I flatten on sandpaper, on a piece of glass. Just guessing, but maybe your paper is too course. Finer paper will (should) help the gaps disappear.


----------



## Bensbites (Aug 15, 2018)

How are you cutting your pieces? I use a decent tablesaw; that leaves me flat/square pieces.


----------



## PappaG (Aug 15, 2018)

band saw and scroll saw. The are not flat. I'm not ready to glue up yet.


----------



## Gjackson98 (Aug 15, 2018)

PappaG said:


> band saw and scroll saw. The are not flat. I'm not ready to glue up yet.



I had the Same issue. I used a band saw. I had to grind the surface down to flat. I basically eyeballed everything. Not 100% flat but flat enough to help me through.


----------



## Bensbites (Aug 15, 2018)

PappaG said:


> band saw and scroll saw. The are not flat. I'm not ready to glue up yet.



Not sure where you are, but if I were you, I would look at a cheap tablesaw and or 4x36 belt sander on Craigslist(used)


----------



## PappaG (Aug 15, 2018)

Interesting. Ok. I'll look into a used table saw. Thanks guys. one of these weekends I'll have an update on the handles.


----------



## RonB (Aug 16, 2018)

If you can't find a table saw, a miter saw should work. Electric or hand powered will work, but no matter which you use, you need to use an accurate square to make sure the cut is square.


----------



## juniperburl (Aug 16, 2018)

Table saw with a cross cut sled, and material clamped to sled so you can still have five fingers. Then sand flat with 220 on reference plate using figure 8 motion. 

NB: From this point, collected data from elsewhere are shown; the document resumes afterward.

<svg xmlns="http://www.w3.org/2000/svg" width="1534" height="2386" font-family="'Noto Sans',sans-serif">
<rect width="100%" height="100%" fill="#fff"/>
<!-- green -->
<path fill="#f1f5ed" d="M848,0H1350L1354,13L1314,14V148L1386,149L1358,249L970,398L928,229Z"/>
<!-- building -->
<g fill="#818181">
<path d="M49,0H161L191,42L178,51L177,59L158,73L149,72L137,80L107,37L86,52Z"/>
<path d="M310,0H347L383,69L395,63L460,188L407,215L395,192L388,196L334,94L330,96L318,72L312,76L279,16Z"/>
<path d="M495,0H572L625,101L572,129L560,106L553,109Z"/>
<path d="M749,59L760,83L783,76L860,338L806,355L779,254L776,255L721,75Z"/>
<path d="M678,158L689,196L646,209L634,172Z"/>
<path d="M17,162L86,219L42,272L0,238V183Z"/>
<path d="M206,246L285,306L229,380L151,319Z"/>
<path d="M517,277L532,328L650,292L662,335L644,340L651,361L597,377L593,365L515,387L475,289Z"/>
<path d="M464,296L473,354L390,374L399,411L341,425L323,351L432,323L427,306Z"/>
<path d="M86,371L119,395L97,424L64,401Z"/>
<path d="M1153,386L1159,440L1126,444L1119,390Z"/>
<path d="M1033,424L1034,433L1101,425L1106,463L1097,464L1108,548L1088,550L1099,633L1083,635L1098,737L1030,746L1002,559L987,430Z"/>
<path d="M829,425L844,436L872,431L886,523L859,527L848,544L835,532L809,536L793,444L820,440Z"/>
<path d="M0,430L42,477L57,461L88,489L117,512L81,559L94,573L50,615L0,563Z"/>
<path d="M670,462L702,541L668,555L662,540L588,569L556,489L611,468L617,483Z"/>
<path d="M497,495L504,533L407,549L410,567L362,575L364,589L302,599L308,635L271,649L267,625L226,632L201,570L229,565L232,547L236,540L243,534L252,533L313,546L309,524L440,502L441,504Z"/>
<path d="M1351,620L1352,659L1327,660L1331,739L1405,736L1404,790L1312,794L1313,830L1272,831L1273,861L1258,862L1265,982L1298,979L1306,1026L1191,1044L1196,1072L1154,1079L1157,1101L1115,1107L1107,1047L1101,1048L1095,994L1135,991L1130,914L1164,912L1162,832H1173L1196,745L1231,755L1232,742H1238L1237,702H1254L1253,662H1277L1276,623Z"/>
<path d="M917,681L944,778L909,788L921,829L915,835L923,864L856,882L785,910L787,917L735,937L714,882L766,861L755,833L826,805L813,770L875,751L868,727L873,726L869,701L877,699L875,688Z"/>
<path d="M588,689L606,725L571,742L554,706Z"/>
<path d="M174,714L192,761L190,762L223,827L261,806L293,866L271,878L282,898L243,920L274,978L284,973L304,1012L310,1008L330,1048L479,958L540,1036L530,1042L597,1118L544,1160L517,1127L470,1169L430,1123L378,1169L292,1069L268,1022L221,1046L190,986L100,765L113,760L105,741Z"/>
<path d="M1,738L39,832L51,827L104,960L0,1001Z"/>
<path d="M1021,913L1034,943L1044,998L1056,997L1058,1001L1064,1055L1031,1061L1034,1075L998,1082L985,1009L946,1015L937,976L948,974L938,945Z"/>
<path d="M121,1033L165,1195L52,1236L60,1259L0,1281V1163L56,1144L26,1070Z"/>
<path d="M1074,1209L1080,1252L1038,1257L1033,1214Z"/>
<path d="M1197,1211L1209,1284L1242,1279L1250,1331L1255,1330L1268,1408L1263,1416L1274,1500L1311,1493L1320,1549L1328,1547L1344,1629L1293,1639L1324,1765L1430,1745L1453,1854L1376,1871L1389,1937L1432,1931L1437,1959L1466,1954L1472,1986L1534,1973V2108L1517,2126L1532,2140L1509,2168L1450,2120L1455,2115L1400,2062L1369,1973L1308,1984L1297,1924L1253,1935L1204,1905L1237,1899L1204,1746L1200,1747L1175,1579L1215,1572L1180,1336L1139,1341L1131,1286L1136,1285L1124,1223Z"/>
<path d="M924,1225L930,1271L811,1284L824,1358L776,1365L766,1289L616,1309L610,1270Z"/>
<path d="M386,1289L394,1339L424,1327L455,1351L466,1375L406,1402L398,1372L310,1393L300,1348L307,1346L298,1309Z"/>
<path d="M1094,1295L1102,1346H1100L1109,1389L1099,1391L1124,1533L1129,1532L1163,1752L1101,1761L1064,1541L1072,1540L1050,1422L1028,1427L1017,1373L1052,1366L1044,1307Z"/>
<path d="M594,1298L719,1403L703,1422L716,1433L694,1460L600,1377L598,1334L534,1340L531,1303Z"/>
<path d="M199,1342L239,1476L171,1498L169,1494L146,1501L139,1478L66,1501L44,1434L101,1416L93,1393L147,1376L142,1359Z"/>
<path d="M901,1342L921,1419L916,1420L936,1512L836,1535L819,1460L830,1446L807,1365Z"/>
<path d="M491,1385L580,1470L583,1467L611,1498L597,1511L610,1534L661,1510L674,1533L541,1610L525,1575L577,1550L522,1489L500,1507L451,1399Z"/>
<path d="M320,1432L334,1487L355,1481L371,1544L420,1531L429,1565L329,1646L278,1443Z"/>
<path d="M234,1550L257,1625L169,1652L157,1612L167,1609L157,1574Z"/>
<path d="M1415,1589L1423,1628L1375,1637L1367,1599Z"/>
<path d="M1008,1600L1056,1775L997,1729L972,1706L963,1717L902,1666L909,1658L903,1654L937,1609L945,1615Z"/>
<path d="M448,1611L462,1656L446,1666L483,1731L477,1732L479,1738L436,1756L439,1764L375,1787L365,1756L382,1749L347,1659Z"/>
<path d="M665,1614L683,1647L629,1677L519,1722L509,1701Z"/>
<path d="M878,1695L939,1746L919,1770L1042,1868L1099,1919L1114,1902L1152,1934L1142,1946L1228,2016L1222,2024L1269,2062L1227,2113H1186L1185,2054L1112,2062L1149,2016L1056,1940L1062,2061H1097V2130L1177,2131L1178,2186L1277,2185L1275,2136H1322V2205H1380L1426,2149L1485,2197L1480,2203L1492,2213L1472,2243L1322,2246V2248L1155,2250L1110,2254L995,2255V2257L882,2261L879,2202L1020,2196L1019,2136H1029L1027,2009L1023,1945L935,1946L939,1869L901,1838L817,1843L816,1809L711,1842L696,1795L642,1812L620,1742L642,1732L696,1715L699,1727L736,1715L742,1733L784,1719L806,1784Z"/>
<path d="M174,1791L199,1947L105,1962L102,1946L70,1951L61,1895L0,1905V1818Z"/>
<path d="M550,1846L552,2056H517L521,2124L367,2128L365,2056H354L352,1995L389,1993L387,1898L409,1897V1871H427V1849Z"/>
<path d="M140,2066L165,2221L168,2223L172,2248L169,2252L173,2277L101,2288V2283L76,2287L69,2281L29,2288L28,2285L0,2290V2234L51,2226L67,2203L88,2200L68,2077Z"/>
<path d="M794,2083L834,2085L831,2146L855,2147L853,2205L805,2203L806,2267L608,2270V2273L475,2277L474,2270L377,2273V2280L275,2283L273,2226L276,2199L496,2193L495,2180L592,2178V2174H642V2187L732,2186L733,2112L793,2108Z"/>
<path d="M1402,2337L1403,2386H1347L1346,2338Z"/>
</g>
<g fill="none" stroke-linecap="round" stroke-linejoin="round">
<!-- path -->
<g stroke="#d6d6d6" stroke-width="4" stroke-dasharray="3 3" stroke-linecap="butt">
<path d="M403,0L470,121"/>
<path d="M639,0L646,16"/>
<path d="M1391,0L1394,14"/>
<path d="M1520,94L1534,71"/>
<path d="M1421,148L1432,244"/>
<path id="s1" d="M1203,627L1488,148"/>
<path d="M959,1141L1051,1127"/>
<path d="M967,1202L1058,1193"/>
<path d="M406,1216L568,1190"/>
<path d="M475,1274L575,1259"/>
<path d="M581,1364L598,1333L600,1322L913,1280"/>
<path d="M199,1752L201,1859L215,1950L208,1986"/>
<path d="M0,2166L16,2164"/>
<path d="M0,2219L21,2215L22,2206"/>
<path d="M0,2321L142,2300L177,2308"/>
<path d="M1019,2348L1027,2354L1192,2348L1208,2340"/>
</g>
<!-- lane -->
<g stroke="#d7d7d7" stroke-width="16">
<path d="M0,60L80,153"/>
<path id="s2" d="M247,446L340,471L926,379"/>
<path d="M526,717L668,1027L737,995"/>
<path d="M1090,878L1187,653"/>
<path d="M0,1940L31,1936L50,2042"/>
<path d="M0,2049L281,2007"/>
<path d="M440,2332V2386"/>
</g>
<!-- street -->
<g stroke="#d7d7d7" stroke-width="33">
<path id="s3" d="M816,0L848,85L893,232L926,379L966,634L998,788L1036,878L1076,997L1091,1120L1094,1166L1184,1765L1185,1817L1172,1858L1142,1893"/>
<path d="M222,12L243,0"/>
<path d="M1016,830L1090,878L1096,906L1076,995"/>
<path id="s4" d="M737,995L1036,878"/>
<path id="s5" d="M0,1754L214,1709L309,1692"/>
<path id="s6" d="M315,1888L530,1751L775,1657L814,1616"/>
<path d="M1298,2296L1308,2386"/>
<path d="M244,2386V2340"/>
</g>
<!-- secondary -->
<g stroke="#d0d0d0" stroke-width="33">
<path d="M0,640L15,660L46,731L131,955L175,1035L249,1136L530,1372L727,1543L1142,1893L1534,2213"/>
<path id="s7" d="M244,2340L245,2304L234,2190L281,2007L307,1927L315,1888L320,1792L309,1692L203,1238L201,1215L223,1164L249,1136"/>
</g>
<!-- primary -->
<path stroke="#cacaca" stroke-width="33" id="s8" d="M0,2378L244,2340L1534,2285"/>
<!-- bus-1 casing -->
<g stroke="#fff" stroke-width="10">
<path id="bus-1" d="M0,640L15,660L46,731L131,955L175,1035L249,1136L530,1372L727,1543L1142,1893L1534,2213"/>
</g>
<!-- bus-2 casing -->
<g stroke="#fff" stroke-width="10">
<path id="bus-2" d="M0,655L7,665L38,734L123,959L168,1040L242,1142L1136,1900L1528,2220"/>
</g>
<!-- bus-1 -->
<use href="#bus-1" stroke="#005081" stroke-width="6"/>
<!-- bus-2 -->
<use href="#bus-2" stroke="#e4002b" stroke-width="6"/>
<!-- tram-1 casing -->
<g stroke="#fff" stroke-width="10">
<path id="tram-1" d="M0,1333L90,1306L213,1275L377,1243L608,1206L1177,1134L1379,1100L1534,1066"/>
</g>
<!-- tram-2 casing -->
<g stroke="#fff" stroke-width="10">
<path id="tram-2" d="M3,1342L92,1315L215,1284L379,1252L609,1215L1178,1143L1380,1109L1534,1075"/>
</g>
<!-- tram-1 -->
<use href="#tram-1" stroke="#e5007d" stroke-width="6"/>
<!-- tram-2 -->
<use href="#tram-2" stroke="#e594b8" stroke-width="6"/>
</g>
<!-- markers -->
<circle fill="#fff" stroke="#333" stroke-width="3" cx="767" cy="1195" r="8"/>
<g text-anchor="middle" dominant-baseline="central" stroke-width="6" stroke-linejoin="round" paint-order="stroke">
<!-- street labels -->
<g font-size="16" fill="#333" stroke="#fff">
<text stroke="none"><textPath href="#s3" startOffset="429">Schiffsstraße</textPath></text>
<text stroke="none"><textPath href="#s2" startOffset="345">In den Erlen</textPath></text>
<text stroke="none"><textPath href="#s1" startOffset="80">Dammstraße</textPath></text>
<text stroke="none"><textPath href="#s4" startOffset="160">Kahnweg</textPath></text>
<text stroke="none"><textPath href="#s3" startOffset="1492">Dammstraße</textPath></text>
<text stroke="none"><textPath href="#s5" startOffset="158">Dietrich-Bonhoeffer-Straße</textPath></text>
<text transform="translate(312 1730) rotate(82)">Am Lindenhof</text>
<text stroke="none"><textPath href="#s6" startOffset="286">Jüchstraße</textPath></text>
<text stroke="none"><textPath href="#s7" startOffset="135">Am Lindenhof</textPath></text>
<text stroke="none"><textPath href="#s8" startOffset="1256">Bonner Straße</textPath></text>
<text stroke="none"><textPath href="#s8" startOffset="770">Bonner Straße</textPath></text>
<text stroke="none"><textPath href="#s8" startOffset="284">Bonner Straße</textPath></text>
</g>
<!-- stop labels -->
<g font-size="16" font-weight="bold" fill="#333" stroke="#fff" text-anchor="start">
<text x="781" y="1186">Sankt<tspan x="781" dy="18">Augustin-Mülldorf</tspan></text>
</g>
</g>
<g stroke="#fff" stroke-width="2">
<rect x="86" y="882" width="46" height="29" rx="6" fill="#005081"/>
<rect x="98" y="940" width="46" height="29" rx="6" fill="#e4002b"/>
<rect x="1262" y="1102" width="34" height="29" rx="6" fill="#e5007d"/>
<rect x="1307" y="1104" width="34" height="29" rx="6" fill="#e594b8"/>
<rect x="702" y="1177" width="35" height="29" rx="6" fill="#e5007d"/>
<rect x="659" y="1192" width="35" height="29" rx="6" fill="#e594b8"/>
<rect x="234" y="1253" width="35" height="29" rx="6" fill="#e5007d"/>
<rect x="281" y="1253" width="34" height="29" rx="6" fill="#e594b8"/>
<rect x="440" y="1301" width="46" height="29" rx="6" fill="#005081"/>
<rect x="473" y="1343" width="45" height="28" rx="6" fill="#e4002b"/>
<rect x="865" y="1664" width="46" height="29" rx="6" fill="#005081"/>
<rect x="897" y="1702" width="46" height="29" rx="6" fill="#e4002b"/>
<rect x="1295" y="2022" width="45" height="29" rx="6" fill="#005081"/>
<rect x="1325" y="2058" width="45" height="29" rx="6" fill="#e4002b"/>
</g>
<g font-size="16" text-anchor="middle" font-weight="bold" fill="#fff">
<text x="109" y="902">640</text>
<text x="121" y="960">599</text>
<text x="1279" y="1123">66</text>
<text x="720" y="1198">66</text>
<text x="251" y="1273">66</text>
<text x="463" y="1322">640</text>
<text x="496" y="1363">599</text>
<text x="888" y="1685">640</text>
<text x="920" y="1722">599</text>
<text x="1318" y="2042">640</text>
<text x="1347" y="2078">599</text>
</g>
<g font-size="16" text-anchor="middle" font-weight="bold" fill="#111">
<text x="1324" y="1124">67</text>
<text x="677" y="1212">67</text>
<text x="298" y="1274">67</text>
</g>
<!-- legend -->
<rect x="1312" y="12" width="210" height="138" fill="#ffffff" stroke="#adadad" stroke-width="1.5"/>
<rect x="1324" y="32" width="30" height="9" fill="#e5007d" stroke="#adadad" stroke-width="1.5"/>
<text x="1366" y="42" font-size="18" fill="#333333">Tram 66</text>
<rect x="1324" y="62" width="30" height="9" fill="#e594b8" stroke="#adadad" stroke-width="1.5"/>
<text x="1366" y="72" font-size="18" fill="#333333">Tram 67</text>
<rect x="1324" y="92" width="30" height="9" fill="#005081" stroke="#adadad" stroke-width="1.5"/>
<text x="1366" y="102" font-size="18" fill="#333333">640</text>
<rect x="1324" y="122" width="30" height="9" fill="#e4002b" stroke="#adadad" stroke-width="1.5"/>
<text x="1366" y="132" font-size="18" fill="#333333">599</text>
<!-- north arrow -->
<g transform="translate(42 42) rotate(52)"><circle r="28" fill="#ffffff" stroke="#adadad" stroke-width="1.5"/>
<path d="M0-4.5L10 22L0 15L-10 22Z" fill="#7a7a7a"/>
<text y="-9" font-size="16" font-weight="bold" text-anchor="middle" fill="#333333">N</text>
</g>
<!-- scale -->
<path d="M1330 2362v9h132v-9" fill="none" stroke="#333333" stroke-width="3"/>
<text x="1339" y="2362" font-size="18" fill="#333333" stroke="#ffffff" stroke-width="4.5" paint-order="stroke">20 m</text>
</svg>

If your sanding is sloppy, you'll get gaps.
If you drill crooked holes you'll get gaps.
If you can't cut square you get gaps.
If your spacers aren't flat and equal thickness you'll get gaps. 
If you don't clamp correctly you get gaps. 
If your clamps flex, you'll probably get gaps.


----------



## tedg (Aug 16, 2018)

Word of advice on a table saw. Get a cabinet saw, even if it's an older one. The bench tops or the portables, will not give you the cut you're looking for. Stay away from the orange ones, the yellow ones, the green ones, etc.. They will cut ok, but still leave a lot of sanding. Nothing cuts like a saw with a few hundred pounds of cast iron in it. I'm a retired cabinet builder, 55 years of table saws etc.


----------



## nelsonchenknives (Aug 18, 2018)

there are many ways to make things flat, but a cheap disc. sander will probably fit your needs the best.


----------



## JayGee (Aug 18, 2018)

Rather than spending all that money, you could cut with a hand saw, square it up with a chisel, and just keep checking that its square. Eventually you'll learn to cut straight with a handsaw.


----------